President-elect Donald Trump tapped Alabama Sen. Jeff Sessions, left, for...

President-elect Donald Trump tapped Alabama Sen. Jeff Sessions, left, for attorney general and Kansas Rep. Mike Pompeo, right, for CIA director, an official announced Friday, Nov. 18, 2016. Credit: AP

President-elect Donald Trump announced three selections for key administration jobs Friday, setting the stage for a sharp shift from President Barack Obama’s policies.

Trump, a Republican, named U.S. Sen. Jeff Sessions (R-Ala.) to become attorney general, former military intelligence chief Michael Flynn as his national security adviser, and conservative Rep. Mike Pompeo (R-Kan.) to head the CIA. All three have been fierce critics of President Obama’s policies.

The president-elect also will meet Saturday with Mitt Romney — the GOP’s 2012 presidential candidate and one of the party’s most vocal opponents of Trump in 2016. Trump aides wouldn’t address talk that the former Massachusetts governor could be appointed secretary of state, saying only that the meeting was to “hear his ideas and his thoughts.”

In his first selections to build an administration, Trump is rewarding Sessions and Flynn, two of his earliest loyalists in his campaign. Sessions was the first senator to endorse the New York real-estate mogul. The president-elect said it was an “honor” to nominate Sessions as the nation’s top law-enforcement officer.

“He is a world-class legal mind and considered a truly great attorney general and U.S. Attorney in the state of Alabama,” Trump said in a statement.
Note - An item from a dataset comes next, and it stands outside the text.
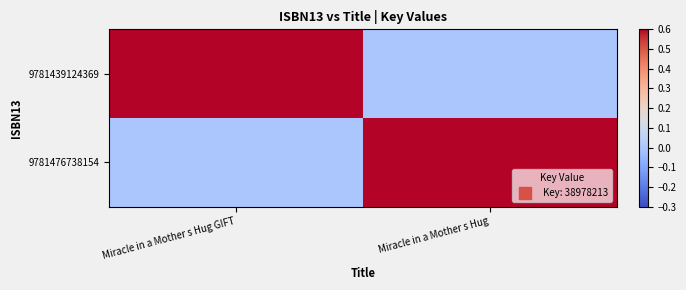

Which has a higher value, Miracle in a Mother s Hug GIFT or Miracle in a Mother s Hug?

Miracle in a Mother s Hug GIFT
Sessions said: “My previous 15 years working in the Department of Justice were extraordinarily fulfilling. I love the department, its people and its mission. I can think of no greater honor than to lead them.”

Even with Republicans in control of the Senate, Sessions could face obstacles. He withdrew from consideration for a federal judgeship in 1986 after being accused of making racist comments while serving as a U.S. attorney in Alabama.

Former colleagues said that Sessions had called the NAACP and other civil rights groups “un-American” and said the Ku Klux Klan was OK “until I found out they smoked pot” — a remark he later said was a joke. In the end, the Republican-led Senate Judiciary Committee denied Sessions’ nomination.

Trump spokesman Jason Miller expressed confidence that Sessions would be approved by the U.S. Senate this time and, in response to a reporter’s questions about the 1986 nomination, cited a number of actions he thought bolster’s the senator’s record: voting for an extension of the Civil Rights Act, filing desegregation lawsuits while serving as Alabama attorney general, sponsoring legislation to award Rosa Parks the Congressional Gold Medal.

“So we feel very confident Senator Sessions has the background and the support to receive confirmation,” Miller said in a conference call.

Sessions, a proponent of tough immigration enforcement policies, has tangled with the past two Democratic-appointed attorneys general on whether terrorism suspects deserve the protections of American civilian courts and on the planned closure of the Guantanamo Bay detention facility.

Pompeo is a conservative Republican and a strong critic of Obama’s nuclear deal with Iran. A three-term congressman, he graduated from the United States Military Academy at West Point and from Harvard Law School.

Flynn was a critic of Obama’s military and foreign policy long before he began advising Trump on national security issues during the presidential campaign. As national security adviser, Flynn would work in the West Wing and have frequent access to the new president.

The 57-year-old has been outspoken in his warnings about the dangers of Islamist groups, saying the U.S. needs to “discredit” radical Islam. He’s called Islam a “political ideology” and said it “definitely hides behind being a religion.”

Flynn, like Trump, has worried some national security experts with his warmth toward Russia. Last year, Flynn traveled to Moscow to join Russian President Vladimir Putin at a celebration for RT, a television channel funded by the Russian government. Flynn said he had been paid for taking part in the event and brushed aside concerns that he was aiding a Russian propaganda effort.